Task details
Tell how many lines in the data below hold the string "Figure"; give nothing but the number.

Data to process
########

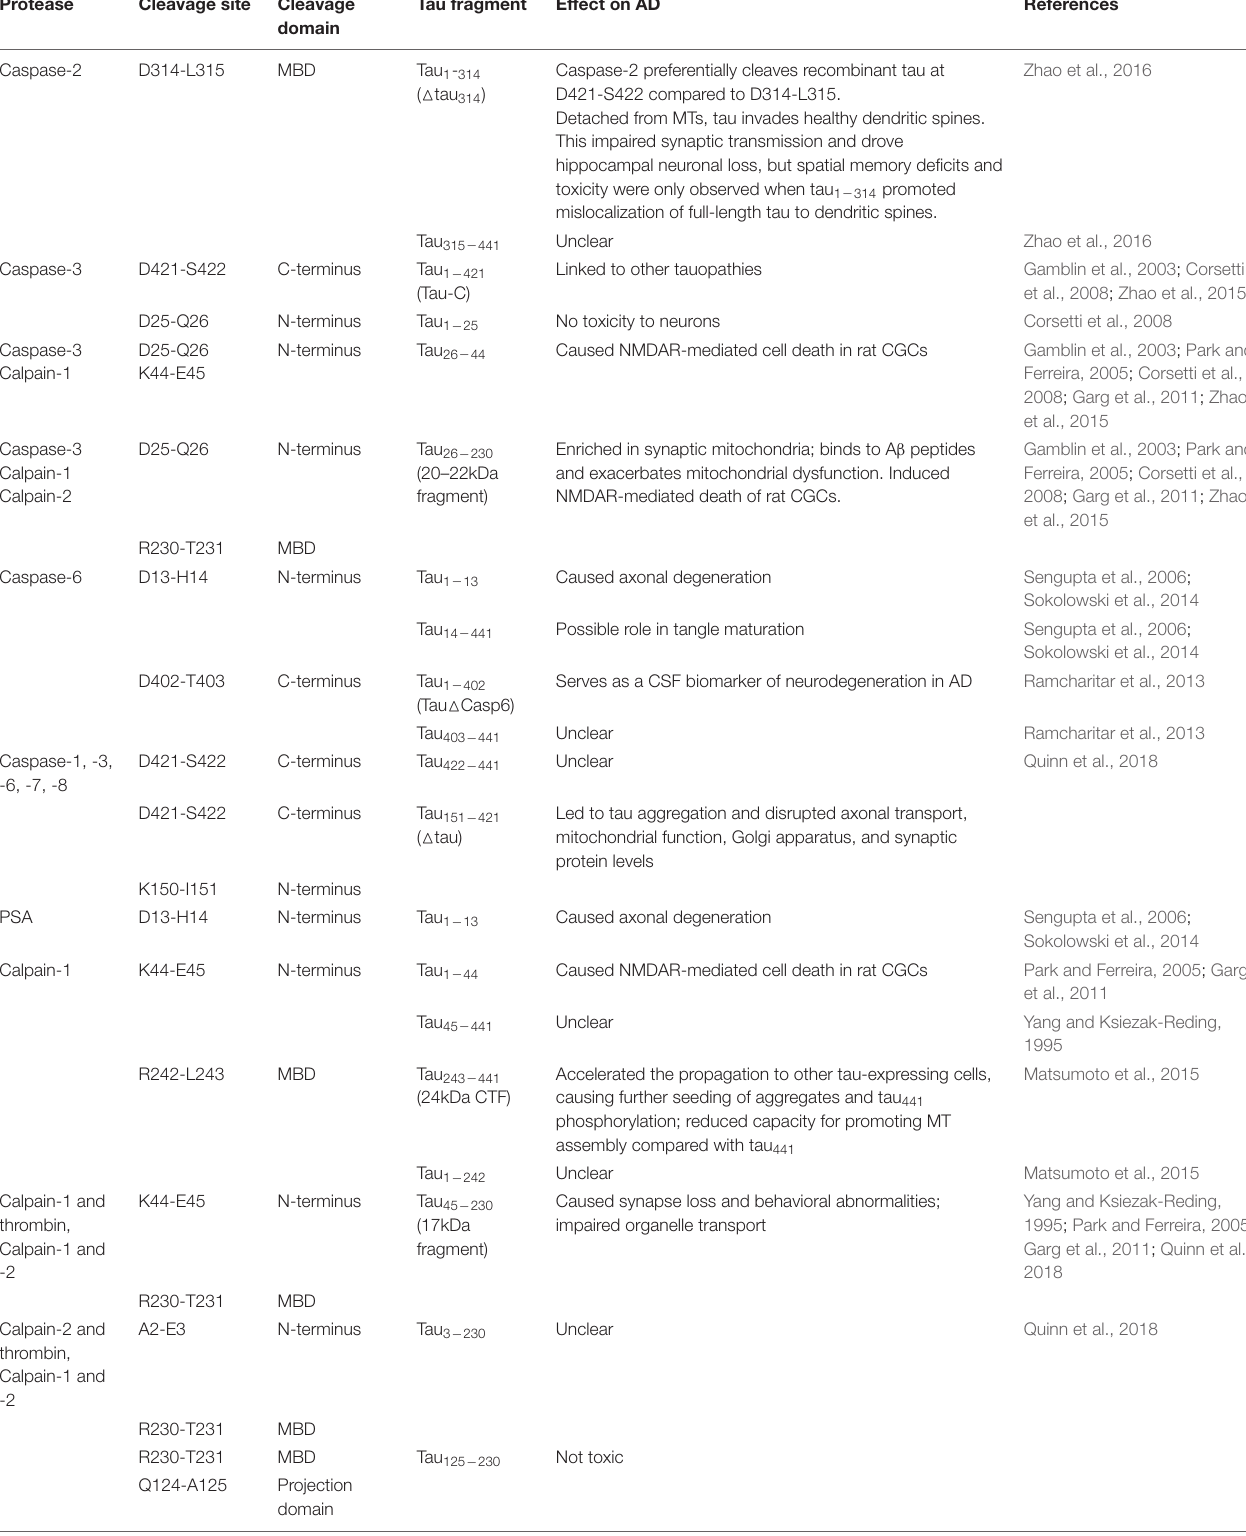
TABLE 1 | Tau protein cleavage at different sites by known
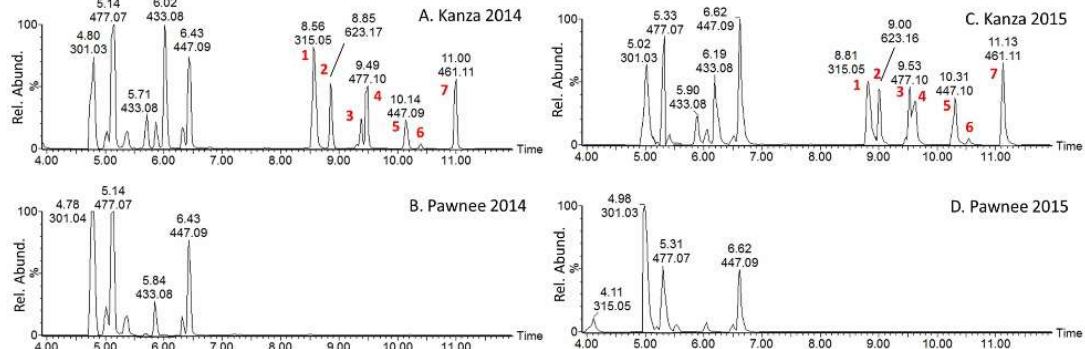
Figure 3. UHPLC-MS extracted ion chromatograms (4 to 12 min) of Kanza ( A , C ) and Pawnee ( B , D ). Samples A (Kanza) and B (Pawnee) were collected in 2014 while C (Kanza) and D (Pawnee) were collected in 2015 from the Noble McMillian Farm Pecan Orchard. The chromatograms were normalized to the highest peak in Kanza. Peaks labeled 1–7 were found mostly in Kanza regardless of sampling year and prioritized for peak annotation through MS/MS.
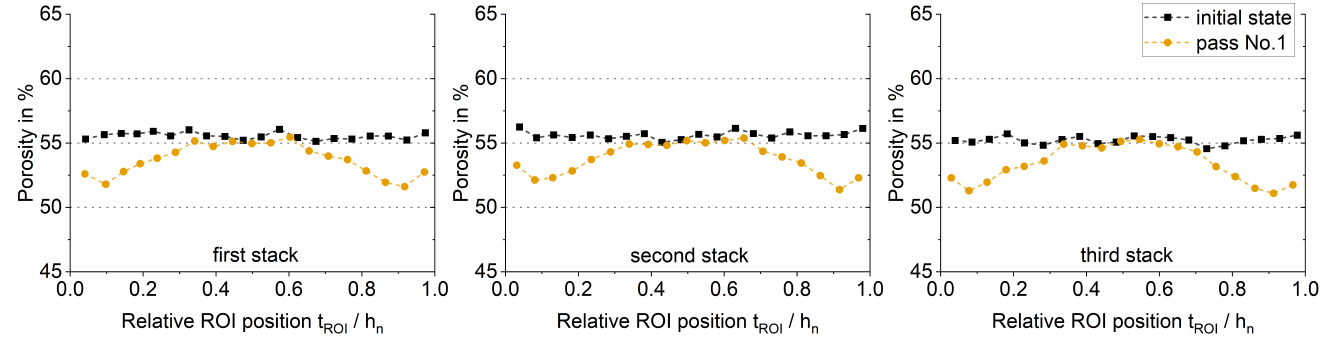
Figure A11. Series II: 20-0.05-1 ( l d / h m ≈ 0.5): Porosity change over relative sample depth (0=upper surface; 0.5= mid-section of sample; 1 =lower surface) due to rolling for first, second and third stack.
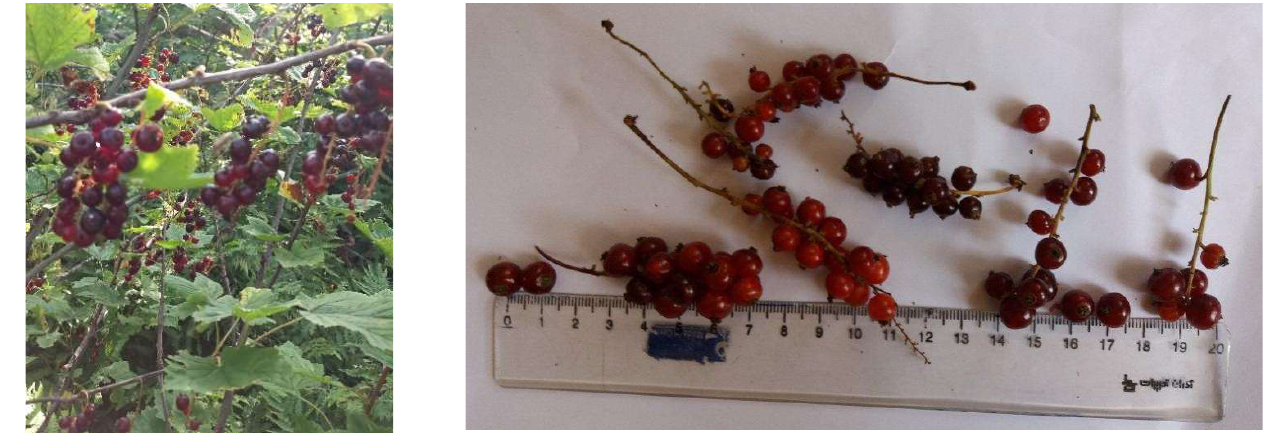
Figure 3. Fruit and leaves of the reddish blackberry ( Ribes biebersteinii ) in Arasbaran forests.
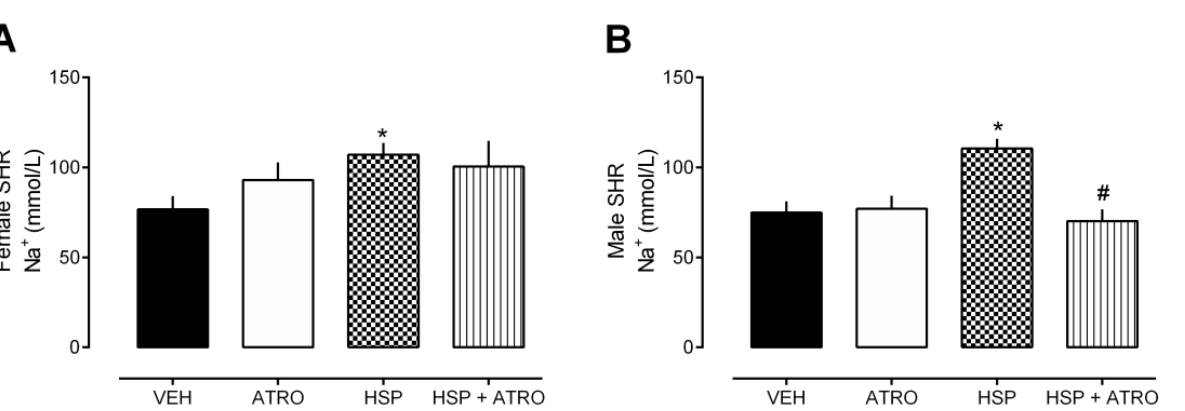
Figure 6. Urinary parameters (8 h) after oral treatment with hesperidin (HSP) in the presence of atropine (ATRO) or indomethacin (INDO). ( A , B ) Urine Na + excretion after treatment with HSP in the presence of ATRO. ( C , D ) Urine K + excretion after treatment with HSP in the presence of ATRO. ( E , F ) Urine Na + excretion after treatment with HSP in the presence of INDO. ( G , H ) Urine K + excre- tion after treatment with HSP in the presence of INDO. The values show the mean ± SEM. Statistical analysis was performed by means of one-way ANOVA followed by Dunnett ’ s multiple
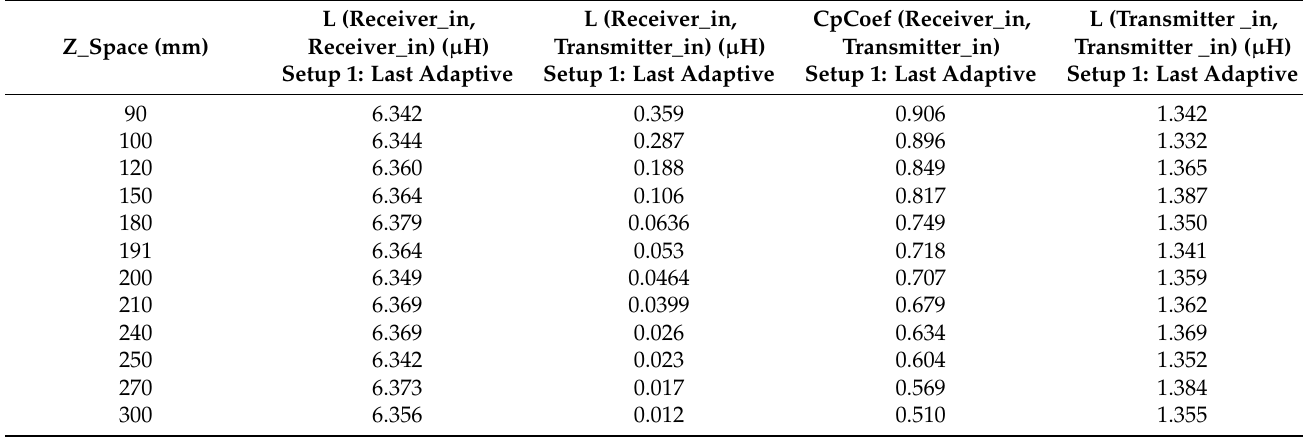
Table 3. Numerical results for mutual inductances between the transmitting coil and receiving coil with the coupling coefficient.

########

Answer to the problem
4